I'm using Sagemaker connecting to an EMR cluster via sparkmagic and livy, very frequently I get(at session startup, not running any code):
> The code failed because of a fatal error: Session <ID> unexpectedly
> reached final status 'dead'. See logs: stdout:
> #
> # There is insufficient memory for the Java Runtime Environment to continue.
> # Native memory allocation (mmap) failed to map <bytes num> bytes for committing reserved memory.
> # An error report file with more information is saved as:
> # /tmp/hs_err_pid24900.log
I have tested some solutions found on the web like reducing drive and worker memory, but is not working even when setting small memory size(512MB), question is, how can I fix it? or how to debug it considering I'm not an admin and I don't have access to livy server nor cluster OS? where is the log(which host) described in the error(/tmp/hs_err_pid24900.log)?

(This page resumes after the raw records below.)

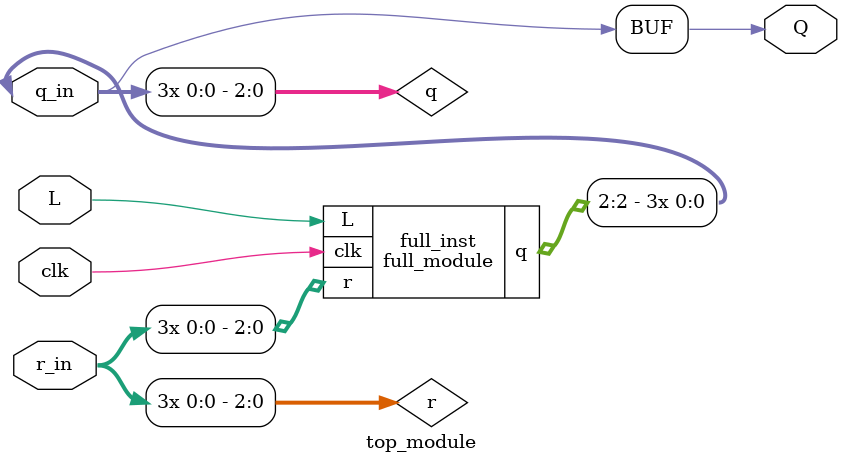
<source format=sv>
module mux_dff (
    input clk,
    input L,
    input r_in,
    input q_dff,
    output reg Q
);
    always @(posedge clk) begin
        if (L) begin
            Q <= r_in;
        end else begin
            Q <= q_dff;
        end
    end
endmodule
module full_module (
    input [2:0] r,
    input L,
    input clk,
    output [2:0] q
);

    wire [2:0] q_int; // intermediate signals for feedback

    mux_dff u0 (
        .clk(clk),
        .L(L),
        .r_in(r[0]),
        .q_dff(q[0]),
        .Q(q_int[0])
    );

    mux_dff u1 (
        .clk(clk),
        .L(L),
        .r_in(r[1]),
        .q_dff(q[1]),
        .Q(q_int[1])
    );

    mux_dff u2 (
        .clk(clk),
        .L(L),
        .r_in(r[2]),
        .q_dff(q[2]),
        .Q(q_int[2])
    );

    assign q = {q_int[1] ^ q_int[2], q_int[0], q_int[2]};

endmodule
module top_module(
    input clk,
    input L,
    input q_in,
    input r_in,
    output reg Q
);
    // Instantiate full_module
    wire [2:0] q;
    wire [2:0] r;
    assign r = {r_in, r_in, r_in}; // multiplex r_in into required bits
    assign q = {q_in, q_in, q_in}; // multiplex q_in into required bits

    full_module full_inst (
        .r(r),
        .L(L),
        .clk(clk),
        .q(q)
    );

    // single bit assignment for the output Q
    always @(*) begin
        Q = q[2]; // or any q[x] for required bit
    end
endmodule

</source>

Update I found this happens only when using:
spark.yarn.dist.archives
To distribute a conda environment(in tar.gz) to the driver and workers, the weird thing is, If I remove this, even after making driver and executor memory really big it doesn't complain about memory issues, so I know there is sufficient memory, but adding this makes it crash, is there any java property or java limit triggered when spark.yarn.dist.archives is used?